As part of a continuing effort to break down language barriers on the
Internet, the World Wide Web Consortium (W3C) has published a standard for
how applications can exchange and process characters from languages all over
the world.
The standards body wrote “Character Model of the World Wide Web:
Fundamentals” to provide specifications authors,
software programmers and content developers with a common guide for publishing
interoperable text on the Web. IBM, Microsoft, Sun Microsystems, webMethods,
Siemens, BBC and Boeing are working to develop the character model.
The W3C said the goal of the character model
is to “facilitate use of the Web by all people, regardless of their
language, script, writing system, and cultural conventions, in accordance
with the W3C goal of universal access.”
Such a model is important because the number of applications and users that
leverage the Web to conduct transactions or perform tasks is increasing.
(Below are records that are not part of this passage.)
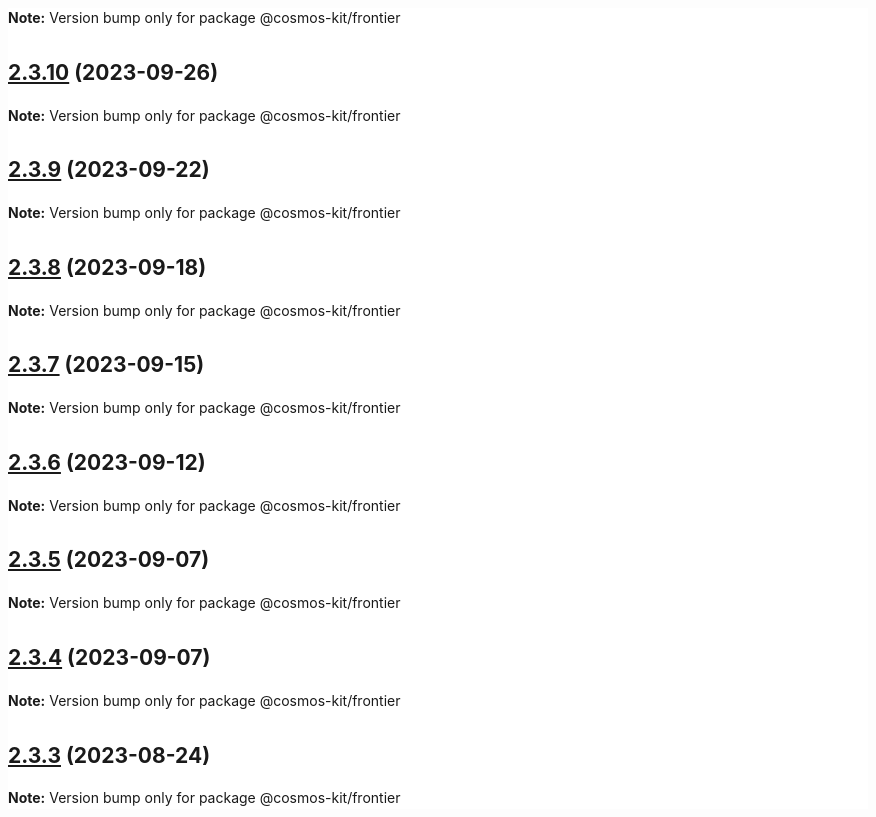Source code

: **Note:** Version bump only for package @cosmos-kit/frontier

## [2.3.10](https://github.com/cosmology-tech/cosmos-kit/compare/@cosmos-kit/frontier@2.3.9...@cosmos-kit/frontier@2.3.10) (2023-09-26)

**Note:** Version bump only for package @cosmos-kit/frontier

## [2.3.9](https://github.com/cosmology-tech/cosmos-kit/compare/@cosmos-kit/frontier@2.3.8...@cosmos-kit/frontier@2.3.9) (2023-09-22)

**Note:** Version bump only for package @cosmos-kit/frontier

## [2.3.8](https://github.com/cosmology-tech/cosmos-kit/compare/@cosmos-kit/frontier@2.3.7...@cosmos-kit/frontier@2.3.8) (2023-09-18)

**Note:** Version bump only for package @cosmos-kit/frontier

## [2.3.7](https://github.com/cosmology-tech/cosmos-kit/compare/@cosmos-kit/frontier@2.3.6...@cosmos-kit/frontier@2.3.7) (2023-09-15)

**Note:** Version bump only for package @cosmos-kit/frontier

## [2.3.6](https://github.com/cosmology-tech/cosmos-kit/compare/@cosmos-kit/frontier@2.3.5...@cosmos-kit/frontier@2.3.6) (2023-09-12)

**Note:** Version bump only for package @cosmos-kit/frontier

## [2.3.5](https://github.com/cosmology-tech/cosmos-kit/compare/@cosmos-kit/frontier@2.3.4...@cosmos-kit/frontier@2.3.5) (2023-09-07)

**Note:** Version bump only for package @cosmos-kit/frontier

## [2.3.4](https://github.com/cosmology-tech/cosmos-kit/compare/@cosmos-kit/frontier@2.3.3...@cosmos-kit/frontier@2.3.4) (2023-09-07)

**Note:** Version bump only for package @cosmos-kit/frontier

## [2.3.3](https://github.com/cosmology-tech/cosmos-kit/compare/@cosmos-kit/frontier@2.3.2...@cosmos-kit/frontier@2.3.3) (2023-08-24)

**Note:** Version bump only for package @cosmos-kit/frontier
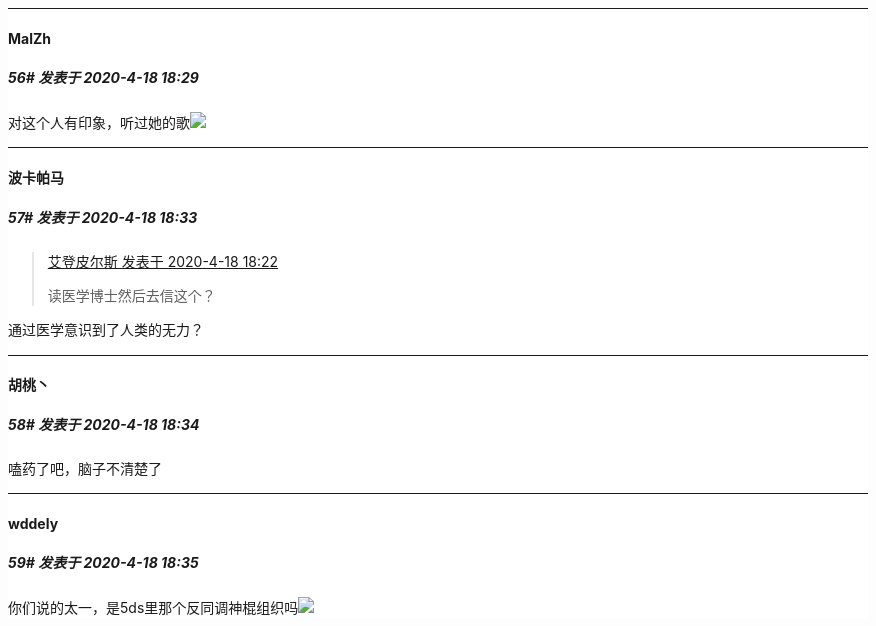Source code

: 





*****

####  MalZh  
##### 56#       发表于 2020-4-18 18:29




对这个人有印象，听过她的歌<img src="https://static.saraba1st.com/image/smiley/face2017/001.png" referrerpolicy="no-referrer">







*****

####  波卡帕马  
##### 57#       发表于 2020-4-18 18:33



<blockquote><a href="httphttps://bbs.saraba1st.com/2b/forum.php?mod=redirect&amp;goto=findpost&amp;pid=47125769&amp;ptid=1924770" target="_blank">艾登皮尔斯 发表于 2020-4-18 18:22</a>

读医学博士然后去信这个？</blockquote>
通过医学意识到了人类的无力？







*****

####  胡桃丶  
##### 58#       发表于 2020-4-18 18:34




嗑药了吧，脑子不清楚了







*****

####  wddely  
##### 59#       发表于 2020-4-18 18:35




你们说的太一，是5ds里那个反同调神棍组织吗<img src="https://static.saraba1st.com/image/smiley/face2017/066.png" referrerpolicy="no-referrer">

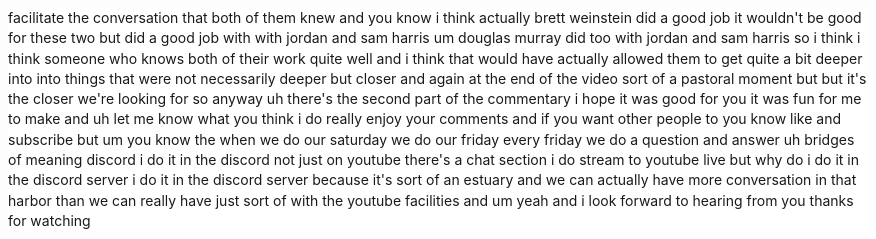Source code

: facilitate the conversation that both of them knew and you know i think actually brett weinstein did a good job it wouldn't be good for these two but did a good job with with jordan and sam harris um douglas murray did too with jordan and sam harris so i think i think someone who knows both of their work quite well and i think that would have actually allowed them to get quite a bit deeper into into things that were not necessarily deeper but closer and again at the end of the video sort of a pastoral moment but but it's the closer we're looking for so anyway uh there's the second part of the commentary i hope it was good for you it was fun for me to make and uh let me know what you think i do really enjoy your comments and if you want other people to you know like and subscribe but um you know the when we do our saturday we do our friday every friday we do a question and answer uh bridges of meaning discord i do it in the discord not just on youtube there's a chat section i do stream to youtube live but why do i do it in the discord server i do it in the discord server because it's sort of an estuary and we can actually have more conversation in that harbor than we can really have just sort of with the youtube facilities and um yeah and i look forward to hearing from you thanks for watching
The Computer Industry Almanac estimates there are roughly 934 million users online globally. The group
expects the number to top 1 billion people by the end of 2005.
The Universal Character Set (UCS) forms the core of the model, allowing Web
technologies to support text in the world’s scripts and to be exchanged and
searched by Web users around the world — and on disparate platforms.
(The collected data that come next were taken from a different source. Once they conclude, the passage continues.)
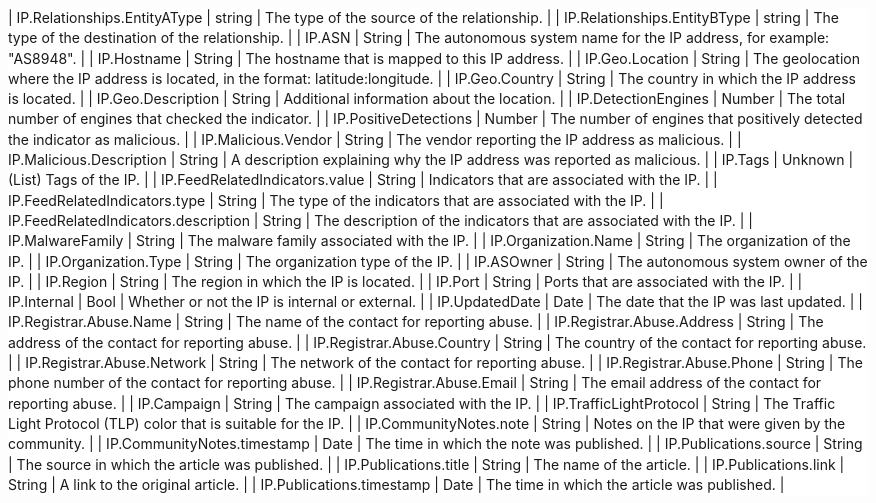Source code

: | IP.Relationships.EntityAType | string | The type of the source of the relationship. | 
| IP.Relationships.EntityBType | string | The type of the destination of the relationship. | 
| IP.ASN | String | The autonomous system name for the IP address, for example: "AS8948". | 
| IP.Hostname | String | The hostname that is mapped to this IP address. | 
| IP.Geo.Location | String | The geolocation where the IP address is located, in the format: latitude:longitude. | 
| IP.Geo.Country | String | The country in which the IP address is located. | 
| IP.Geo.Description | String | Additional information about the location. | 
| IP.DetectionEngines | Number | The total number of engines that checked the indicator. | 
| IP.PositiveDetections | Number | The number of engines that positively detected the indicator as malicious. | 
| IP.Malicious.Vendor | String | The vendor reporting the IP address as malicious. | 
| IP.Malicious.Description | String | A description explaining why the IP address was reported as malicious. | 
| IP.Tags | Unknown | \(List\) Tags of the IP. | 
| IP.FeedRelatedIndicators.value | String | Indicators that are associated with the IP. | 
| IP.FeedRelatedIndicators.type | String | The type of the indicators that are associated with the IP. | 
| IP.FeedRelatedIndicators.description | String | The description of the indicators that are associated with the IP. | 
| IP.MalwareFamily | String | The malware family associated with the IP. | 
| IP.Organization.Name | String | The organization of the IP. | 
| IP.Organization.Type | String | The organization type of the IP. | 
| IP.ASOwner | String | The autonomous system owner of the IP. | 
| IP.Region | String | The region in which the IP is located. | 
| IP.Port | String | Ports that are associated with the IP. | 
| IP.Internal | Bool | Whether or not the IP is internal or external. | 
| IP.UpdatedDate | Date | The date that the IP was last updated. | 
| IP.Registrar.Abuse.Name | String | The name of the contact for reporting abuse. | 
| IP.Registrar.Abuse.Address | String | The address of the contact for reporting abuse. | 
| IP.Registrar.Abuse.Country | String | The country of the contact for reporting abuse. | 
| IP.Registrar.Abuse.Network | String | The network of the contact for reporting abuse. | 
| IP.Registrar.Abuse.Phone | String | The phone number of the contact for reporting abuse. | 
| IP.Registrar.Abuse.Email | String | The email address of the contact for reporting abuse. | 
| IP.Campaign | String | The campaign associated with the IP. | 
| IP.TrafficLightProtocol | String | The Traffic Light Protocol \(TLP\) color that is suitable for the IP. | 
| IP.CommunityNotes.note | String | Notes on the IP that were given by the community. | 
| IP.CommunityNotes.timestamp | Date | The time in which the note was published. | 
| IP.Publications.source | String | The source in which the article was published. | 
| IP.Publications.title | String | The name of the article. | 
| IP.Publications.link | String | A link to the original article. | 
| IP.Publications.timestamp | Date | The time in which the article was published. |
The character model builds on the UCS furnished by the
Unicode Standard, which is a ubiquitous way of referencing characters independent of encoded text. W3C adopted Unicode as the document character set for HTML
The fundamental release of the character model is the first of three
documents W3C is planning for the cause. “Character Model for the World Wide
Web 1.0: Normalization,” and “Character Model for the World Wide Web 1.0:
Resource Identifiers” are in the works.